Design and construction
- Architect: Samuel B Bird

Other information
- Seating type: Dance Floor, Dining and Bar
- Seating capacity: 10,000

= Palomar Ballroom =

Ballroom in Los Angeles, California, United States

The Palomar Ballroom, built in 1925, was a famous ballroom in Los Angeles, California, in the United States. It was destroyed by a fire on October 2, 1939.

Originally named the El Patio Ballroom and located on the east side of Vermont Avenue between 2nd and 3rd Street, it boasted being “the largest and most famous dance hall on the West Coast.”

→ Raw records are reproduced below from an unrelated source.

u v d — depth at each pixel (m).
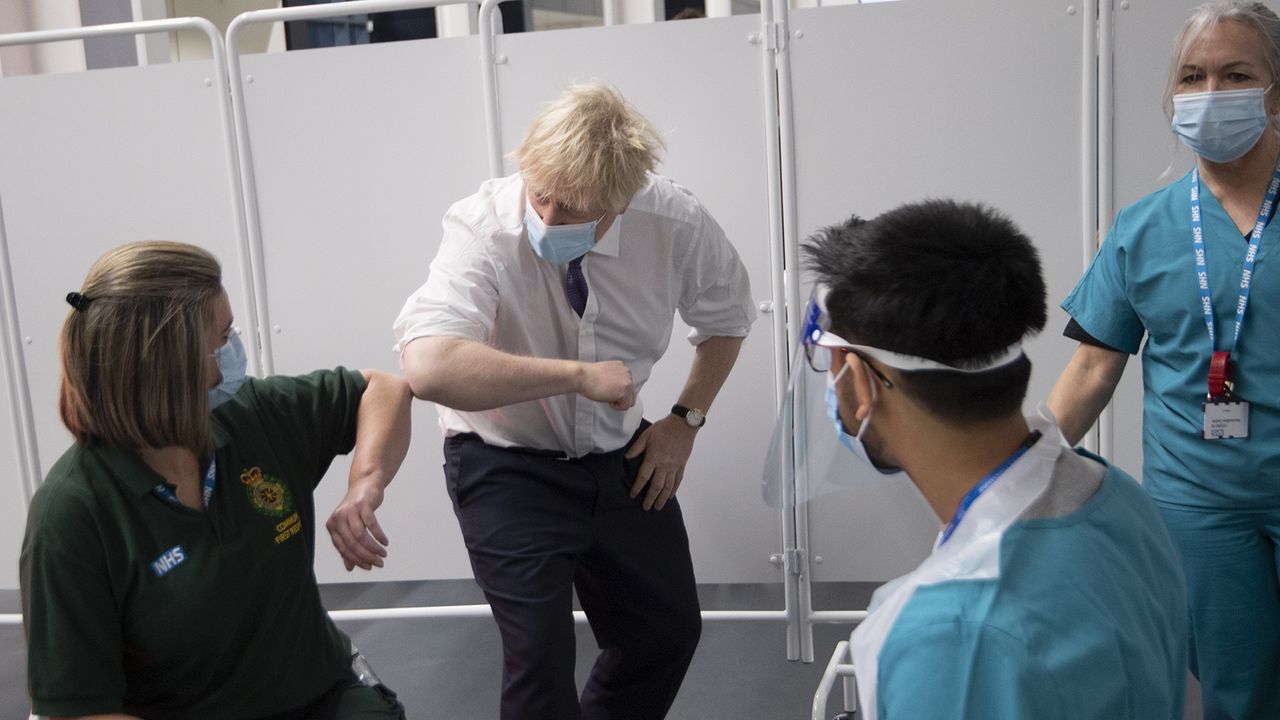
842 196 2.72
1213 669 1.94
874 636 0.92
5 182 2.97
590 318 2.06
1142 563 0.98
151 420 1.37
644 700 2.27
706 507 2.91
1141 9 2.56
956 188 2.69
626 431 2.18
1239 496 1.85
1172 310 1.88
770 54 2.68
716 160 2.75
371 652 3.28
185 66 2.87
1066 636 0.86
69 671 1.35
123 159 2.93
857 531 2.85
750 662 3.05
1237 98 1.72
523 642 1.96
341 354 2.98
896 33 2.64
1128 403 2.79
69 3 4.09
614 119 1.80
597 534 2.10
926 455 1.00
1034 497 0.94
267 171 2.90
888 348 0.96
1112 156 2.63
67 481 1.37
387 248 2.91
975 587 0.88
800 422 1.19
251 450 1.55
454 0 2.73
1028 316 0.94
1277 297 1.78
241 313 2.99
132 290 1.37
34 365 3.06
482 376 1.83
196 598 1.42
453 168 2.85
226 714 1.51
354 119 2.85
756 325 2.81
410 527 3.04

The building featured a large mezzanine, a balcony, and a seventy-five hundred square foot patio. The dance floor could accommodate four thousand couples. Admission was 40 cents for gentlemen and 25 cents for ladies. Opening night was attended by 20,000 people, including many of Hollywood's silent screen stars. Klieg lights illuminated minaret structures on the roof.

The dance hall was renamed Rainbow Gardens by real estate developer Raymond Lewis, who purchased the property, added an indoor miniature golf course and changed the name to the Palomar Ballroom. It soon became a prime venue for the well-known bands that were rapidly gaining popularity. On August 21, 1935, Benny Goodman began his first Palomar engagement that marked the start of the swing era.

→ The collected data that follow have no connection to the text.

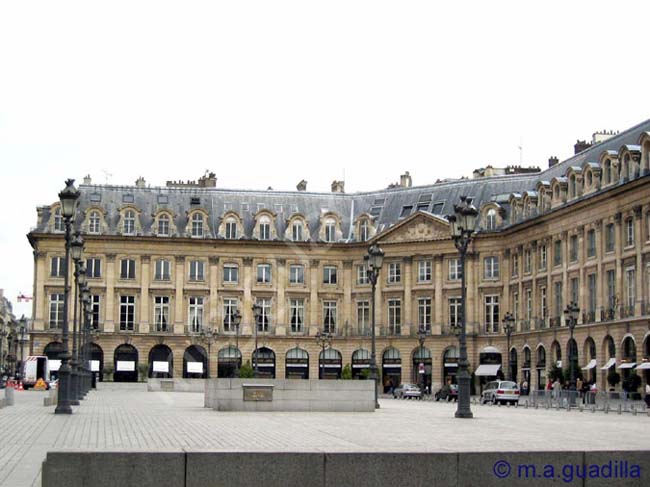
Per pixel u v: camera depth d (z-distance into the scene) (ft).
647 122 236.02
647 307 215.92
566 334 252.83
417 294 309.01
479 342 297.94
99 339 310.04
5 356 590.96
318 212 327.88
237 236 319.88
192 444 76.23
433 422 112.47
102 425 102.94
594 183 242.58
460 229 127.44
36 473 61.00
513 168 319.68
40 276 310.45
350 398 139.95
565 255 256.11
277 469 52.75
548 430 99.04
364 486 53.26
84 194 319.68
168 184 337.72
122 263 314.76
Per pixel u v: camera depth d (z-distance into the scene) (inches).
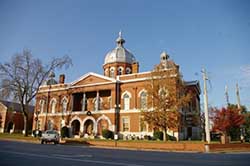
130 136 1700.3
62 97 2148.1
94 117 1898.4
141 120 1439.5
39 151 696.4
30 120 2834.6
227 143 1202.6
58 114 2117.4
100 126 1861.5
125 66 2186.3
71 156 585.9
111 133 1740.9
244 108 2202.3
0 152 615.8
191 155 767.1
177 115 1338.6
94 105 2017.7
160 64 1455.5
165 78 1400.1
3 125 2608.3
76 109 2118.6
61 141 1507.1
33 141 1503.4
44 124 2174.0
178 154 810.8
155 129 1451.8
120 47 2294.5
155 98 1387.8
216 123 1731.1
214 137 2015.3
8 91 1739.7
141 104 1754.4
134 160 532.7
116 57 2204.7
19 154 586.6
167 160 551.5
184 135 1702.8
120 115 1815.9
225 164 489.4
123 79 1887.3
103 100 1971.0
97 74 1961.1
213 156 737.0
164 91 1375.5
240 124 1672.0
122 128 1784.0
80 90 2023.9
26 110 1812.3
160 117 1333.7
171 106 1357.0
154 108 1370.6
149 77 1557.6
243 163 512.7
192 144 1117.1
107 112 1844.2
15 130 2674.7
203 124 1828.2
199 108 1866.4
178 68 1451.8
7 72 1750.7
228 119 1680.6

The ballroom hosted popular bands including those led by Tommy Dorsey, Glenn Miller, Artie Shaw, Glen Gray, Jimmy Dorsey, and Kay Kyser, among others. Nightly radio broadcasts on local station KFLJ attracted large crowds to the “Dining, Dancing and Entertainment Center of the West.” An aircheck from a Charlie Barnet broadcast is included in the LP “Radio Rhythm” (IAJRC 14). The famed structure was the backdrop for several major Hollywood films that included The Big Broadcast of 1937, made during Benny Goodman's return engagement, and Dancing Coed, which starred Lana Turner and Artie Shaw's band.

By 1939, the Palomar had been remodeled. A modern cooling system was installed, cocktail lounges and soda fountains were added and the dance floor was enlarged. The exotic Moorish decor was not changed. An advertisement announcing the gala reopening predicted “A premier audience of more than 20,000 persons - the expected attendance to be on hand for the gayest of all openings!”

Admission charges were 75 cents for gentlemen and 40 cents for ladies. On Sunday nights, a special dinner-dance ticket cost $1.25. It included a reserved table in the posh palm-lined Palomar Terrace for the entire evening, a seven-course dinner, a floor show and dancing until 2:00 AM. Valet parking was fifteen cents extra.

The management of the Palomar followed a strict color policy, as well.

The Palomar burned to the ground on October 2, 1939. The response of LAFD was delayed by an address error. The Charlie Barnet Orchestra lost most of its equipment in the fire. Their tune All Burned Up was a gallows humor reference to the event.